### Brief
Continue the personal essay about overcoming the fear of being visible, starting right after its final paragraph.

How I overcame the fear of being visible
My story of being an introvert on a journey of becoming visible and building a business I love.
As much as I enjoy working with women 1:1 and in group workshops, I struggle with social chit chat. The nursery drop offs and pick ups are the worst. I stand there waiting for the door to open and try to blend in with the background, hoping that no one starts talking to me. Because the little voice in my head says that being seen and heard is dangerous and therefore it's safer to stay invisible. And I know where this is coming from. This is a storyline or a script that has been ruling my life ever since I was in primary school. I was punished by a teacher in front of a whole class and I was also bullied for voicing my opinions. It made sense to my 9-year-old self to stay invisible and quiet.
It's a storyline that kept me safe over the years, but it stopped me from showing up as my best self and showing up in an authentic way. And now that I am trying to build my business and help women, it's utterly painful and sabotaging my progress. Take networking... It's one of the things that every business course recommends but it's also something that causes discomfort at the best and full blown panic at the worst. And yet, I am determined to overcome my fear of being seen, because the old script no longer serves the purpose in my life. I am stronger and wiser than when I was 9 years old and I can stand up for myself.
The only way I can help other women out there is by showing up, otherwise they won't even know I am here and that I have so much to offer. When you realise that your purpose is bigger than you, playing small is no longer feasible. In a way it's no longer about you because you become the tool, the messenger and it's the message that's important.

### Information shown

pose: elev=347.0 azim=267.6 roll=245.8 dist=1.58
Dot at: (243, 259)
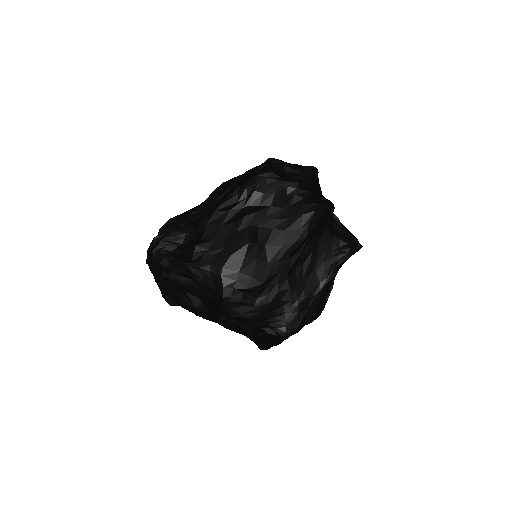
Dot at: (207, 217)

### The response
Don't get me wrong, Frodo was important in destroying the ring but the ring itself was the most important element. Frodo's purpose was bigger than him, and he was no longer doing it for himself. I guess it probably pulled him forward even when he was scared shitless at times. Our fears can be just as strong and just as scary, despite not being life threatening but if they are holding us back from being our best and doing something amazing for others, then we need to chuck them down the bloody Mount Doom!
There is no point in sugar-coating it. It's going to be hard. Not as hard perhaps as walking through Mordor, but not far off. But just as Frodo had Sam by his side, think about your support network. Is there anyone who could support you and cheer you on? Because you don't have to do this on your own! Not all of it, anyway. I can safely say that I wouldn't be where I am without my husband, because he believed in me when I didn't believe in myself. He cheered me on when I wanted to give up because it was too hard, too uncomfortable and too scary.
The truth is, every single new thing we do or try to learn is going to be scary. Every new situation we find ourselves in will put us out of our comfort zone. The key is in letting go of those old stories we tell ourselves such as: 'you are not good enough', 'you can't do this', 'you don't have what it takes', 'they will laugh at you', 'stay where you are because it's safer' and many more. Is what you are trying to do worth it? Is it meaningful? Will it make your life better? If the answer is yes, then you need to get out there, get the message out there and be the author of the story of your life rather than living out someone else's story, whether it's your relatives, your boss, society expectations or your old self. You are worth it, my precious :-)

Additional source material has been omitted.